What the exercise asks
Each line from the one that has "L1 15.5 L4.4" through the end of the entries below must be written out exactly; leave out all other lines.

::: Data extracts :::

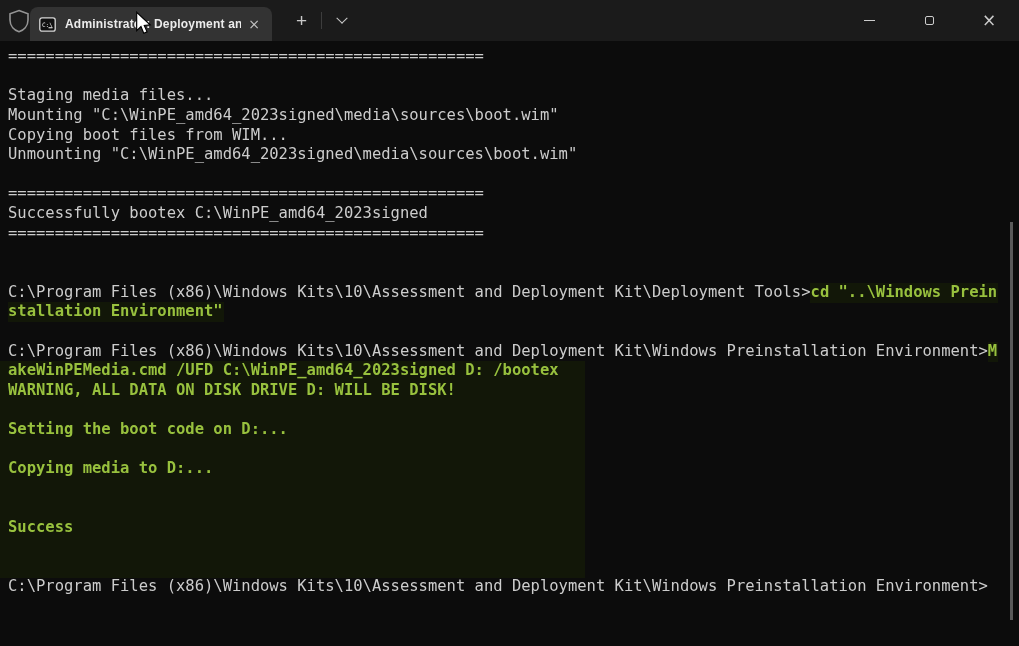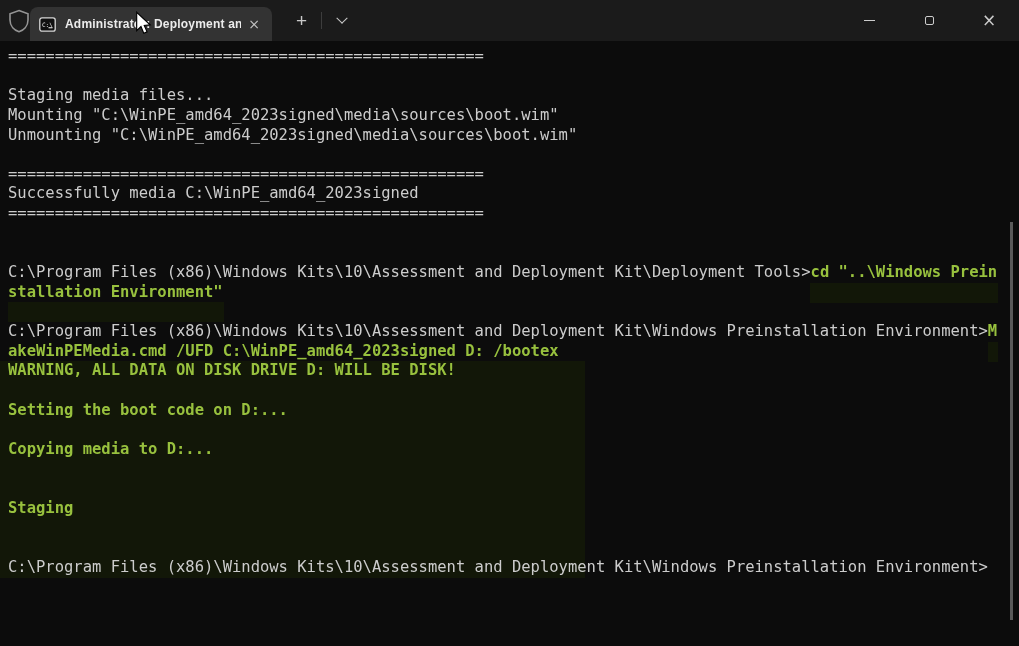--- a/index.html
+++ b/index.html
@@ -113,40 +113,41 @@
       <div class="hl" style="left: 810px; top: 242px; width: 188px; height: 20px;"></div>
       <div class="hl" style="left: 8px; top: 261px; width: 216px; height: 20px;"></div>
       <div class="hl" style="left: 988px; top: 301px; width: 10px; height: 20px;"></div>
       <div class="hl" style="left: 0px; top: 320px; width: 585px; height: 217px;"></div>
     </div>
   <div class="lines">
       <div class="tline"><span class="w">===================================================</span></div>
       <div class="tline"></div>
       <div class="tline"><span class="w">Staging media files...</span></div>
       <div class="tline"><span class="w">Mounting "C:\WinPE_amd64_2023signed\media\sources\boot.wim"</span></div>
+      <div class="tline"><span class="w">Copying boot files from WIM...</span></div>
       <div class="tline"><span class="w">Unmounting "C:\WinPE_amd64_2023signed\media\sources\boot.wim"</span></div>
       <div class="tline"></div>
       <div class="tline"><span class="w">===================================================</span></div>
-      <div class="tline"><span class="w">Successfully media C:\WinPE_amd64_2023signed</span></div>
+      <div class="tline"><span class="w">Successfully bootex C:\WinPE_amd64_2023signed</span></div>
       <div class="tline"><span class="w">===================================================</span></div>
       <div class="tline"></div>
       <div class="tline"></div>
       <div class="tline"><span class="w">C:\Program Files (x86)\Windows Kits\10\Assessment and Deployment Kit\Deployment Tools&gt;</span><span class="g">cd "..\Windows Prein</span></div>
       <div class="tline"><span class="g">stallation Environment"</span></div>
       <div class="tline"></div>
       <div class="tline"><span class="w">C:\Program Files (x86)\Windows Kits\10\Assessment and Deployment Kit\Windows Preinstallation Environment&gt;</span><span class="g">M</span></div>
       <div class="tline"><span class="g">akeWinPEMedia.cmd /UFD C:\WinPE_amd64_2023signed D: /bootex</span></div>
       <div class="tline"><span class="g">WARNING, ALL DATA ON DISK DRIVE D: WILL BE DISK!</span></div>
       <div class="tline"></div>
       <div class="tline"><span class="g">Setting the boot code on D:...</span></div>
       <div class="tline"></div>
       <div class="tline"><span class="g">Copying media to D:...</span></div>
       <div class="tline"></div>
       <div class="tline"></div>
-      <div class="tline"><span class="g">Staging</span></div>
+      <div class="tline"><span class="g">Success</span></div>
       <div class="tline"></div>
       <div class="tline"></div>
       <div class="tline"><span class="w">C:\Program Files (x86)\Windows Kits\10\Assessment and Deployment Kit\Windows Preinstallation Environment&gt;</span></div>
     </div>
   <div class="scroll-thumb"></div>
 </div>
 
 <svg class="cursor" width="18" height="24" viewBox="0 0 12 19">
   <path d="M1 1 L1 15.5 L4.4 12.3 L6.6 17.6 L9.2 16.5 L7 11.4 L11.6 11 Z" fill="#ffffff" stroke="#000000" stroke-width="0.9"></path>
 </svg>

:::

Task solution
   <path d="M1 1 L1 15.5 L4.4 12.3 L6.6 17.6 L9.2 16.5 L7 11.4 L11.6 11 Z" fill="#ffffff" stroke="#000000" stroke-width="0.9"></path>
 </svg>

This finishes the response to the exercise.